I am working with a large amount of time series. These time series are basically network measurements coming every 10 minutes, and some of them are periodic (i.e. the bandwidth), while some other aren't (i.e. the amount of routing traffic).

I would like a simple algorithm for doing an online "outlier detection". Basically, I want to keep in memory (or on disk) the whole historical data for each time series, and I want to detect any outlier in a live scenario (each time a new sample is captured). What is the best way to achieve these results?

I'm currently using a moving average in order to remove some noise, but then what next? Simple things like standard deviation, mad, ... against the whole data set doesn't work well (I can't assume the time series are stationary), and I would like something more "accurate", ideally a black box like:

double outlier_detection(double* vector, double value);

where vector is the array of double containing the historical data, and the return value is the anomaly score for the new sample "value" .

This is a big and complex subject, and the answer will depend on (a) how much effort you want to invest in this and (b) how effective you want your outlier detection to be. One possible approach is adaptive filtering, which is typically used for applications like noise cancelling headphones, etc. You have a filter which constantly adapts to the input signal, effectively matching its filter coefficients to a hypothetical short term model of the signal source, thereby reducing mean square error output. This then gives you a low level output signal (the residual error) except for when you get an outlier, which will result in a spike, which will be easy to detect (threshold). Read up on adaptive filtering, LMS filters, etc, if you're serious about this kind of technique.

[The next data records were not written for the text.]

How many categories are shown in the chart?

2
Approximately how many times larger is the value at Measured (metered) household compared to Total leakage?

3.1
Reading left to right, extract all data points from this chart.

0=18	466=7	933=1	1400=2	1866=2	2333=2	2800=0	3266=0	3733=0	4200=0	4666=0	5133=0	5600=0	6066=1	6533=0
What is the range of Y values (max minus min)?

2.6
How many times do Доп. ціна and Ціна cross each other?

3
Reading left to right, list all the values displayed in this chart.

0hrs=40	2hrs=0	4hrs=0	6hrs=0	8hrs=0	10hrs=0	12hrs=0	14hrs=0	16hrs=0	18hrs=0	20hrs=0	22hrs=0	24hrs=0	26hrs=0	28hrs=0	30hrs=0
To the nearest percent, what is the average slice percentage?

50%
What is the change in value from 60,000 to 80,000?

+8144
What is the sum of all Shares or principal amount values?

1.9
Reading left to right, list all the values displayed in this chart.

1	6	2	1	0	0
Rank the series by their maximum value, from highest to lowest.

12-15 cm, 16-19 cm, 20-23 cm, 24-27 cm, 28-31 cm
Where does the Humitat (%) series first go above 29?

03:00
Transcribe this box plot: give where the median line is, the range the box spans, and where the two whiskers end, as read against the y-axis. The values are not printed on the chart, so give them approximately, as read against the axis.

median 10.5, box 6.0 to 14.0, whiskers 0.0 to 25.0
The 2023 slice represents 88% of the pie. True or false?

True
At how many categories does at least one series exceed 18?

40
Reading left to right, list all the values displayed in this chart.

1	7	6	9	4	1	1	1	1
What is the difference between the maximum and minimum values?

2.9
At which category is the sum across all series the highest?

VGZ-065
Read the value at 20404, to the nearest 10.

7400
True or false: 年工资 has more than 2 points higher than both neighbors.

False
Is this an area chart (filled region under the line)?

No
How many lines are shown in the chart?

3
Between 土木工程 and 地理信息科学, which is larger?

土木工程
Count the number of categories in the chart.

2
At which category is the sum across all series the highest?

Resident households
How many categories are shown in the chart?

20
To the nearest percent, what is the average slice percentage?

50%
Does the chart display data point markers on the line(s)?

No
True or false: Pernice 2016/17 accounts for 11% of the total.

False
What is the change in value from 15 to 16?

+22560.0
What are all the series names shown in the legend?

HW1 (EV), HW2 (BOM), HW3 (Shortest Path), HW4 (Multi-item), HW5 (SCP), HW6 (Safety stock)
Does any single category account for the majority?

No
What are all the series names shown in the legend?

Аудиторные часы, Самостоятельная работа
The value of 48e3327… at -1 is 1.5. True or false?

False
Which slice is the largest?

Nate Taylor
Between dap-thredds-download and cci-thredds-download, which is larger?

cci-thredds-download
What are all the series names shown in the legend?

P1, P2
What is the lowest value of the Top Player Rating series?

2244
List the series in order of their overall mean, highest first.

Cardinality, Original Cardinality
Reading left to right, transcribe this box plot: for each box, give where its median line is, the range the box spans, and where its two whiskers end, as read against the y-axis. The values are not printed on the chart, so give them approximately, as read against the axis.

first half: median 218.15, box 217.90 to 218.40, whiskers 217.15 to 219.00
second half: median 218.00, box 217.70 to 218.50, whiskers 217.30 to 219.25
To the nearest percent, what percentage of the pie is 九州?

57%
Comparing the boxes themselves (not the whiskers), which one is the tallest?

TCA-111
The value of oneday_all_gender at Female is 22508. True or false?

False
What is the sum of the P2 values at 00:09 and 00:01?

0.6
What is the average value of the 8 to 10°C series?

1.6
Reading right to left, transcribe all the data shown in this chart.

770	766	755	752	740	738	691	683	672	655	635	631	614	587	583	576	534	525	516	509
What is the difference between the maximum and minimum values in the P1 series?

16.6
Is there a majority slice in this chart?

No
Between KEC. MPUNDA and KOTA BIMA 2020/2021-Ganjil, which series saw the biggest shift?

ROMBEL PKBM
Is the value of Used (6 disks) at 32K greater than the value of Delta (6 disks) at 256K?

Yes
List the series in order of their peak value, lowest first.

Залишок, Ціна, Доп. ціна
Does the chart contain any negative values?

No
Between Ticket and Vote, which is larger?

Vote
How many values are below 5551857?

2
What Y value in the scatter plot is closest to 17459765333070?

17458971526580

I suggest the scheme below, which should be implementable in a day or so:

Training

• Collect as many samples as you can hold in memory
• Remove obvious outliers using the standard deviation for each attribute
• Calculate and store the correlation matrix and also the mean of each attribute
• Calculate and store the Mahalanobis distances of all your samples

Calculating "outlierness":

For the single sample of which you want to know its "outlierness":

• Retrieve the means, covariance matrix and Mahalanobis distances from training
• Calculate the Mahalanobis distance "d" for your sample
• Return the percentile in which "d" falls (using the Mahalanobis distances from training)

That will be your outlier score: 100% is an extreme outlier.